The Department of Health and Human Services under the Trump administration has taken aim at the payment changes made by the Obama administration, and some healthcare industry experts are cautiously optimistic about what the new approach means for value-based care.
Michael Chernew, Ph.D., a healthcare economist at Harvard Medical School, supports the transition to value-based care and told The New York Times that his conversations with HHS officials indicate they're still committed to that cause.
"My general sense, and I've met with them, is that they genuinely want to try to have a better set of payment models," Chernew said. "They don't just want to try to blow everything up."
Many physicians in particular looked to former HHS secretary Tom Price, M.D., as a potential advocate who could ease the regulations that were ushered in during the Obama era. Price, who resigned in September amid controversy about his use of private planes for travel, was something of a "best friend" to physicians in the Trump administration.
As a congressman, Price strongly opposed mandatory bundled payment programs. And under his leadership, HHS took steps to end those programs, a move supported by some industry groups, including the American Hospital Association, which said that making the programs mandatory was a step too far.
Centers for Medicare & Medicaid Services Administrator Seema Verma has also shown willingness to re-examine regulations that were issued under the prior administration. CMS, for instance, is looking to take the Center for Medicare and Medicaid Innovation in a "new direction" and is soliciting feedback on the agency's existing payment models. "We will move away from the assumption that Washington can engineer a more efficient healthcare system from afar—that we should specify the processes healthcare providers are required to follow," Verma said.

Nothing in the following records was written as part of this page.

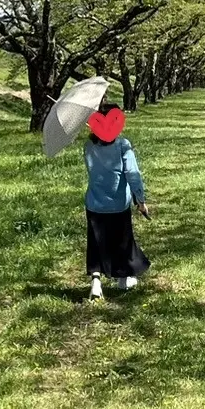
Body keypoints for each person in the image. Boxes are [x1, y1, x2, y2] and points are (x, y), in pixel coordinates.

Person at [83, 103, 151, 301]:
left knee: (96, 242)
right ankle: (123, 278)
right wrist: (140, 200)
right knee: (122, 241)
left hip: (94, 203)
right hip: (118, 204)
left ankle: (96, 281)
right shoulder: (123, 145)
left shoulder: (88, 146)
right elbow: (133, 174)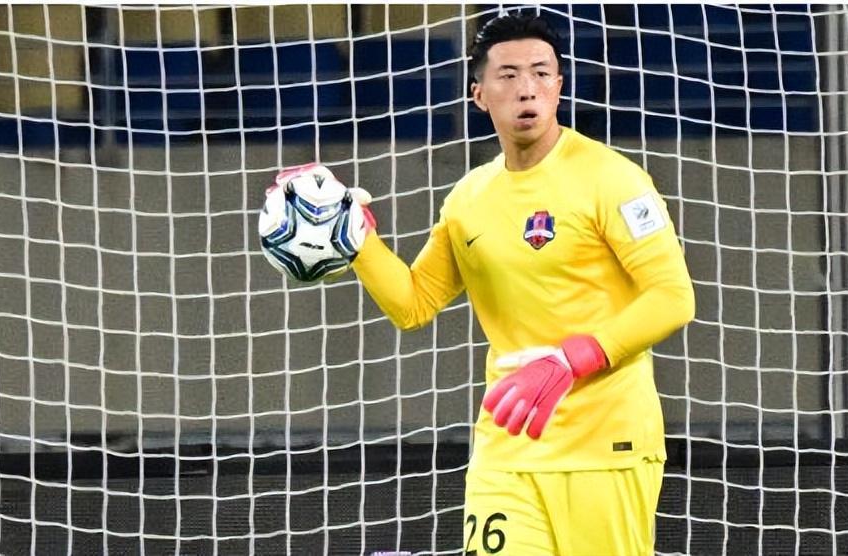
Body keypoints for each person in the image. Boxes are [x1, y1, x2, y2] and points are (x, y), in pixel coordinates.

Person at [273, 12, 694, 555]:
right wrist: (357, 239)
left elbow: (672, 296)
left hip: (604, 446)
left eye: (541, 73)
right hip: (507, 448)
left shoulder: (613, 179)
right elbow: (414, 303)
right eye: (509, 75)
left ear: (559, 86)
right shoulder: (469, 199)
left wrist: (571, 360)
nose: (527, 89)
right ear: (479, 95)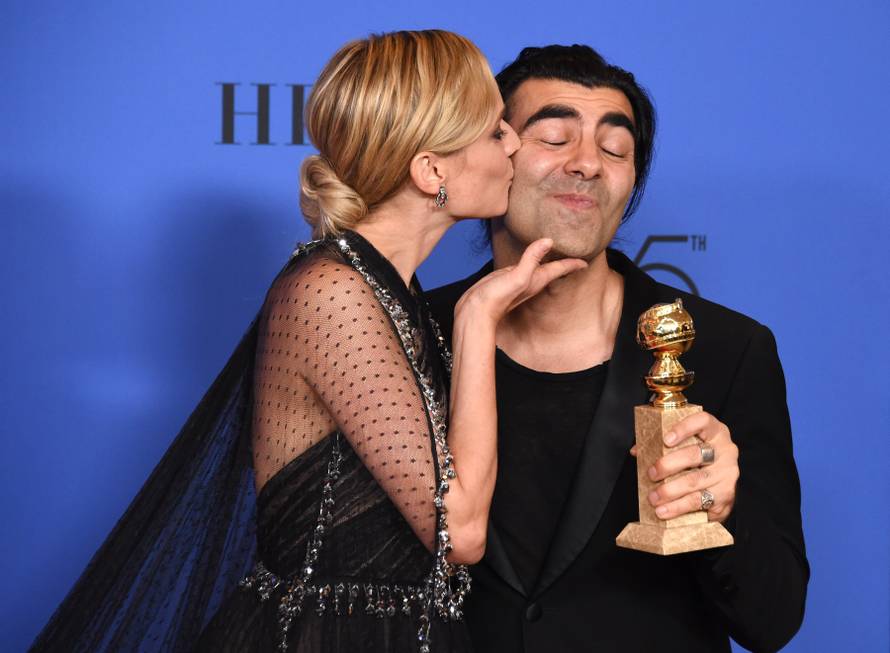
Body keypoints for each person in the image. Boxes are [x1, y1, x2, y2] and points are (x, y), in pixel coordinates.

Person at [30, 31, 586, 653]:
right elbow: (458, 531)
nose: (514, 143)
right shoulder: (333, 292)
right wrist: (479, 318)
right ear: (431, 170)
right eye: (493, 132)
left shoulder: (393, 291)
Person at [426, 44, 809, 653]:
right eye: (554, 137)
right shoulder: (409, 333)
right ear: (492, 154)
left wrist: (722, 510)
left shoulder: (726, 349)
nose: (586, 164)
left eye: (615, 149)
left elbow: (775, 620)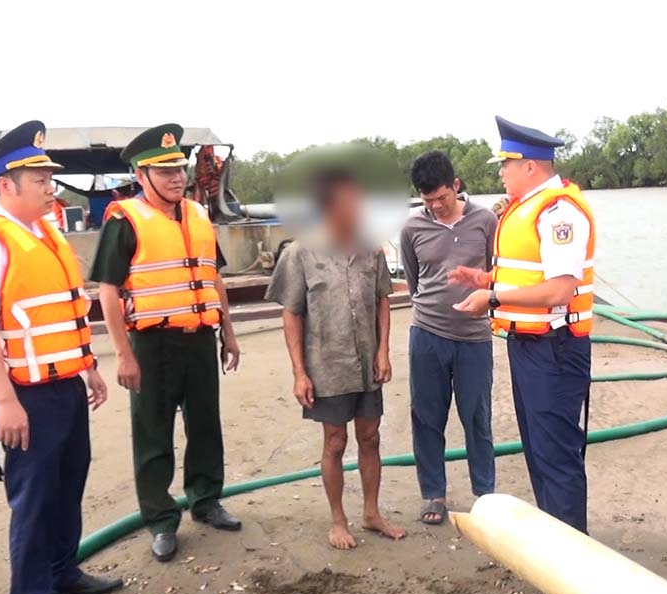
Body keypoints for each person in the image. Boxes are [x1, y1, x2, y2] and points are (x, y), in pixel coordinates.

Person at [0, 120, 122, 594]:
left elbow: (58, 314)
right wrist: (5, 401)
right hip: (28, 396)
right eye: (40, 178)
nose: (51, 186)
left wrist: (85, 364)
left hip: (65, 383)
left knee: (69, 484)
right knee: (35, 498)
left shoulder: (44, 232)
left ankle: (64, 571)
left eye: (50, 178)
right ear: (6, 185)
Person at [452, 117, 596, 594]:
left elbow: (559, 289)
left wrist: (491, 295)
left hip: (554, 349)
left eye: (507, 166)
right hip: (529, 345)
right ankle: (559, 558)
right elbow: (528, 272)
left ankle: (572, 573)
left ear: (530, 166)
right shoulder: (527, 207)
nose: (502, 175)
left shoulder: (559, 212)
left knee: (556, 455)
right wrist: (486, 276)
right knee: (539, 450)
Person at [89, 124, 242, 563]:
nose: (177, 177)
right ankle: (160, 520)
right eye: (165, 170)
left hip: (199, 340)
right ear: (142, 175)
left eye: (180, 167)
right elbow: (108, 291)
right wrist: (122, 354)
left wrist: (228, 333)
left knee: (205, 426)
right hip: (151, 344)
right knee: (153, 434)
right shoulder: (125, 219)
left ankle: (206, 499)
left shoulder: (197, 214)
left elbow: (213, 275)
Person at [267, 162, 406, 550]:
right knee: (334, 442)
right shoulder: (300, 252)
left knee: (371, 437)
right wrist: (299, 372)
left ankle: (372, 513)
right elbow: (291, 313)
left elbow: (382, 300)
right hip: (326, 365)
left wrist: (382, 351)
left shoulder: (370, 249)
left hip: (366, 362)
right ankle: (337, 519)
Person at [400, 150, 498, 525]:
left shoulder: (485, 221)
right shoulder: (411, 228)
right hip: (427, 334)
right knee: (426, 415)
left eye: (442, 197)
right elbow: (414, 281)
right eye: (428, 201)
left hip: (474, 337)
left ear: (456, 186)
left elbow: (496, 275)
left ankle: (484, 494)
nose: (436, 206)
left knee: (477, 416)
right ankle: (434, 494)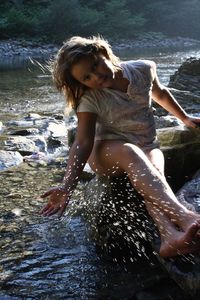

Although physicians may stand to benefit from a regulatory rollback, Tim Gronniger, a deputy chief of staff at CMS under the Obama administration, told the NYT that the agency may be sending mixed messages.
"They've confused people," Gronniger told the publication. "The risk that HHS and Tom Price created is that some physicians incorrectly read the press release or hear from their colleagues that Medicare is cancelling value-based purchasing and think all of that's over."